Filthy Animals: Stories
“Filthy Animals is a bravura performance, an emphatic statement of literary power from a writer whose first novel was Booker shortlisted.”
Readers who don’t care for short story collections generally cite the same perceived lack of the genre: as soon as the plot and characters suck you in, it’s over. Even with longer stories, there’s no expansive canvas as in the novel, less space for interweaving intricate plot lines, involved twists and turns, deep dives into characterization. It can be an unsatisfying experience, leaving the reader wanting. Short stories end too soon.

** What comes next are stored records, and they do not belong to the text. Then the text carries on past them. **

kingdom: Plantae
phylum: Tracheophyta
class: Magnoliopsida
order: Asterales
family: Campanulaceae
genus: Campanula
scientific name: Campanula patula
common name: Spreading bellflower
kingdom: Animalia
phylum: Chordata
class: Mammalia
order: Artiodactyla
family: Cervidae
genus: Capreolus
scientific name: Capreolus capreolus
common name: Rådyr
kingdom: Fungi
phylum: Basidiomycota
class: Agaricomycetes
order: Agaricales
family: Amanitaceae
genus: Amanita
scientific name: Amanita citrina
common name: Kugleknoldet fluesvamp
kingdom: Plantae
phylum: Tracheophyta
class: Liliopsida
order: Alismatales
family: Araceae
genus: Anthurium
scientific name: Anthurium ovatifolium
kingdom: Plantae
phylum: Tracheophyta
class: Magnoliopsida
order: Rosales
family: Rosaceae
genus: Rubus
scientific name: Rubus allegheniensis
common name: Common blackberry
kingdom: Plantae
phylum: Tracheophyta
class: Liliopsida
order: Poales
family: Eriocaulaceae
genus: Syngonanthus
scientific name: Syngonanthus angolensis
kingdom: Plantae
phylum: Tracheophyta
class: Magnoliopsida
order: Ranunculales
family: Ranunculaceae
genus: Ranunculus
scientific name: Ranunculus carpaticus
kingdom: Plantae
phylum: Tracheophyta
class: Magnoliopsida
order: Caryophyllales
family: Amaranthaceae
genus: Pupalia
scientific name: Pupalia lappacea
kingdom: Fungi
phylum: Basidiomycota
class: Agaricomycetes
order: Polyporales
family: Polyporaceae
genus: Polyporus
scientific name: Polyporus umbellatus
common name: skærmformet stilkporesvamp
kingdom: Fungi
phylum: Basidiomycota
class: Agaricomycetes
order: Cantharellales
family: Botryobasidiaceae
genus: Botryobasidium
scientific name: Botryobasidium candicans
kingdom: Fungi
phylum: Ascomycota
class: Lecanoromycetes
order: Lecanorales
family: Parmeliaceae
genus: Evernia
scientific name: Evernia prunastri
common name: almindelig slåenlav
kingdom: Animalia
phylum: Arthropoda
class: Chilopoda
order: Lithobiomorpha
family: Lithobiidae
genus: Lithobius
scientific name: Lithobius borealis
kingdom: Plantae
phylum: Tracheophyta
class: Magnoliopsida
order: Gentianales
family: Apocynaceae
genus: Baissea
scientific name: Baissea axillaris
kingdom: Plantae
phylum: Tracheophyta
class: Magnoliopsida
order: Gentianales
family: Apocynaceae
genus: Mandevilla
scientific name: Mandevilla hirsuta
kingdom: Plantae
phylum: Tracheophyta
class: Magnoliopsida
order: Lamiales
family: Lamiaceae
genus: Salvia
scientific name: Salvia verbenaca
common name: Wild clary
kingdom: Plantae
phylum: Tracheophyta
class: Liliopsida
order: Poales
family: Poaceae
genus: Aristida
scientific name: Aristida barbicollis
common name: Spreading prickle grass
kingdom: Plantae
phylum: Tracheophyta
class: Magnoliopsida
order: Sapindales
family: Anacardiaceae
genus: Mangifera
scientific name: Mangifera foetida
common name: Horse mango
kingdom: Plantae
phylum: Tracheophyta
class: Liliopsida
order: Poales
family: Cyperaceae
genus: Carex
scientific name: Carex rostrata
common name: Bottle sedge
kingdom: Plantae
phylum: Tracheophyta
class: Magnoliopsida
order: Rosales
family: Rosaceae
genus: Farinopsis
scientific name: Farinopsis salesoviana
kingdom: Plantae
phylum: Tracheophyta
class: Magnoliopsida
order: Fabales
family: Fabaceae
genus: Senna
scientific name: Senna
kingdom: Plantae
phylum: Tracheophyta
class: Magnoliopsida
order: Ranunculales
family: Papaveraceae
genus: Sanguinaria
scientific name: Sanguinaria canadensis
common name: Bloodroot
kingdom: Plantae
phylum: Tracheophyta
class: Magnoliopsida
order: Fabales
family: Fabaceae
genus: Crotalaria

There is a compromise: the series of inter-connected short stories. Not quite a novel, in the right hands this form can satisfy the craving for extended storylines. Brandon Taylor’s Filthy Animals, not a pure example of perfectly connected stories, nevertheless manages to deliver both a strong running theme and a deep exploration of three recurring main characters: Lionel, Charles, and Sophie.
This is a book about loneliness and isolation, the frustration of being misunderstood, feeling different and somehow “less than” the confident people who appear to be winning at life. Sex is the animalistic element from the title, “filthy” the perception relationships other than monogamous heterosexuality carry a burden of shame.
The book begins, ends, and is shot through with three characters in a shared sexual relationship: Lionel, a mathematics academic recently released from a mental hospital following a suicide attempt; Charles, a magnificently chiseled though second-tier ballet dancer; and Sophie, another ballet dancer in an open relationship with Charles, who encourages her partner’s sexual relationship with Lionel. Charles dominates Lionel, something that at once intimidates and excites, threatening to devour him. Around both orbits Sophie, a less-developed character alternately watching from the sidelines and nudging the two men closer together, her function less participant than architect of their desire.
Between installments, Taylor pursues these same themes of alienation and sexuality as a driving force through stories of characters unrelated to the trio. The result is a fully realized exploration of what it means to need and desire another person, his characters precariously balanced on the knife-edge between exhilaration and self-destruction.
Filthy Animals is a bravura performance, an emphatic statement of literary power from a writer whose first novel was Booker shortlisted.